## [Task item]
As the answer, set down the lines below from the one containing "thumb mcp: (147, 113)" through the one containing "middle tip: (80, 141)", exactly and inclusively, and no others.

[Saved data entries]
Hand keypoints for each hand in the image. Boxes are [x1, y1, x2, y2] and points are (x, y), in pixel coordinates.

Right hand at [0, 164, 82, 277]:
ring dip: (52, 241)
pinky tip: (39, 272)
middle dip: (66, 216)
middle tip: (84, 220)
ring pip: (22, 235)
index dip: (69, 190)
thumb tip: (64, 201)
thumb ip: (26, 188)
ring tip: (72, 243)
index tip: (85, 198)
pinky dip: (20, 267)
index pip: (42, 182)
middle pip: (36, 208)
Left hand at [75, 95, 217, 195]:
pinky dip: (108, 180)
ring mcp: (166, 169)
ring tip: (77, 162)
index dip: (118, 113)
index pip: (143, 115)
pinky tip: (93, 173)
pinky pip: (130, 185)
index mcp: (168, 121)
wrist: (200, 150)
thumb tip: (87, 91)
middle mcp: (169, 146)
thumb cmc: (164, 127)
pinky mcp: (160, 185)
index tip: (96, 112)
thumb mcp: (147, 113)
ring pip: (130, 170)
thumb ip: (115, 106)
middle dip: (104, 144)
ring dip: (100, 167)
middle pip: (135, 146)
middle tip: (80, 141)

--

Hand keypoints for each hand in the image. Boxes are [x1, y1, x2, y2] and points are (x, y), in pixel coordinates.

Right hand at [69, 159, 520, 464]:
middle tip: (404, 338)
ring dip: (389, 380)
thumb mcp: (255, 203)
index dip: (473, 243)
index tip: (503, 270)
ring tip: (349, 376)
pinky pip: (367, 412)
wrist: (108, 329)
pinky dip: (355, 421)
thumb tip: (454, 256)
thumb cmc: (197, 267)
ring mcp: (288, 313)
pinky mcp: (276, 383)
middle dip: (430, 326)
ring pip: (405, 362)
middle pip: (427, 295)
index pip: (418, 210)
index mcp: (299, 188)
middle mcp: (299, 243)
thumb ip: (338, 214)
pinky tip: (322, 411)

==

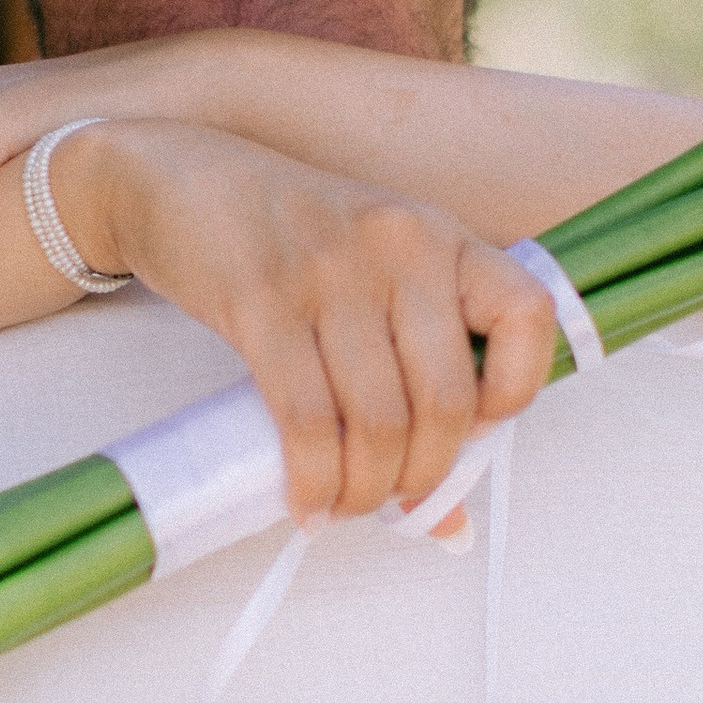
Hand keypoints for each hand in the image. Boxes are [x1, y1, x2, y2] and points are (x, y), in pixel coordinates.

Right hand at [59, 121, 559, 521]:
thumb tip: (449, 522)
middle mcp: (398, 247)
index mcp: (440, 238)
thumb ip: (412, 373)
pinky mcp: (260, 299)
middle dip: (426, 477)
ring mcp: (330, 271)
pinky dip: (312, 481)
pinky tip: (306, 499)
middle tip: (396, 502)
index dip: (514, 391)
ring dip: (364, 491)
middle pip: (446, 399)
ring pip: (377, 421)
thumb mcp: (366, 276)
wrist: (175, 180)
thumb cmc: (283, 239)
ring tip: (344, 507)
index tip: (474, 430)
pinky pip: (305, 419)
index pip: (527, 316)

## [Task output]
thumb mcp: (147, 113)
ring pip: (130, 170)
thumb ip: (115, 106)
middle dip: (104, 144)
ring dip: (100, 167)
middle pip: (135, 146)
middle tip: (80, 141)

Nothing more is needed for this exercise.